As far as I know hard drives in the 2.5" form factor are not readily available over 1TB. Another issue is that drives that large usually come in 5400RPM speed, which I would not wish on my worst enemy.

However, SATA I and II (1.5GBPS/3GBPS) are fully cross-compatible, with the caveat that the drive will operate at SATA I speeds when connected to a SATA I controller. The jumpers were really only used in very early SATA-II drives (and then only on desktop drives to my knowledge)- the speed is automatically selected on modern drives.

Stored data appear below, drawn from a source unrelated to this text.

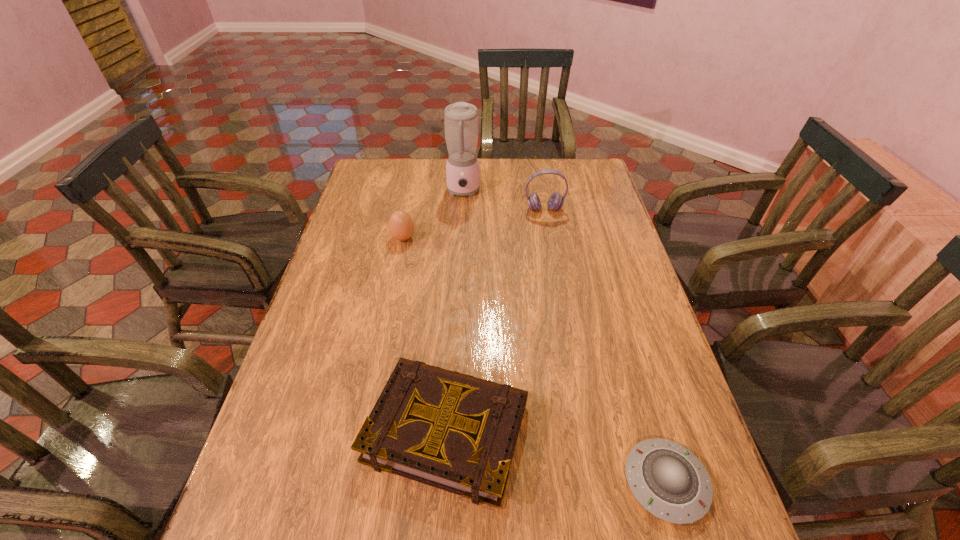
This screenshot has width=960, height=540. In order to click on the tallest object in this screenshot , I will do `click(460, 119)`.

I want to click on food processor, so click(x=460, y=119).

Where is `the second farthest object`? the second farthest object is located at coordinates (556, 201).

What are the coordinates of `headset` in the screenshot? It's located at (556, 201).

The image size is (960, 540). What are the coordinates of `boiled egg` in the screenshot? It's located at 401,226.

Identify the location of the third tallest object. (401, 226).

Where is `the second shortest object`? This screenshot has width=960, height=540. the second shortest object is located at coordinates (453, 431).

Where is `saucer`? This screenshot has width=960, height=540. saucer is located at coordinates (668, 480).

At what (x,y) coordinates should I click in order to perform the action: click on free space located on the base of the farthest object near the control knob. Please return your answer as a coordinate pair (x, y). This screenshot has width=960, height=540. Looking at the image, I should click on (462, 218).

What are the coordinates of `free space located on the headband and ear cups of the fourth nearest object` in the screenshot? It's located at (549, 237).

I am not 100% that a SATA-III drive would work with a SATA-I connection, as I have yet to try it, but since II and III are cross-compatible I would imagine the same to be true for I and III. The connectors are unchanged over the last 10 years.
 

tom vilsack

macrumors 68000
Nov 20, 2010
1,880
63
ladner cdn
You might consider a ssd....I put a older 64g one I had to just try out (now back out as sold) it's unreal the difference it makes! Your macbook will feel like a macbook pro! Not only boot times,but also apps just explode onto the screen.
 

wb123

macrumors newbie
Jun 7, 2013
27
0
I would second the phenomenal improvement seen with an SSD. If you really need the capacity I would consider getting rid of the DVD drive and having an SSD and a hard drive.
 

minifridge1138

macrumors 65816
Jun 26, 2010
1,175
197
The SATA II will work, it will just be throttled down to SATA I speed.

I also put a 64GB SSD in my 2007 MacBook just to see the difference. Startup, Shutdown, and application launching are EXTREMELY faster.

Using IDEs for software development is also much faster.

Web browsing isn't faster, but it isn't slower.

Also, since that machine is limited to 3GB of ram, it should help when the machine starts to use SWAP space.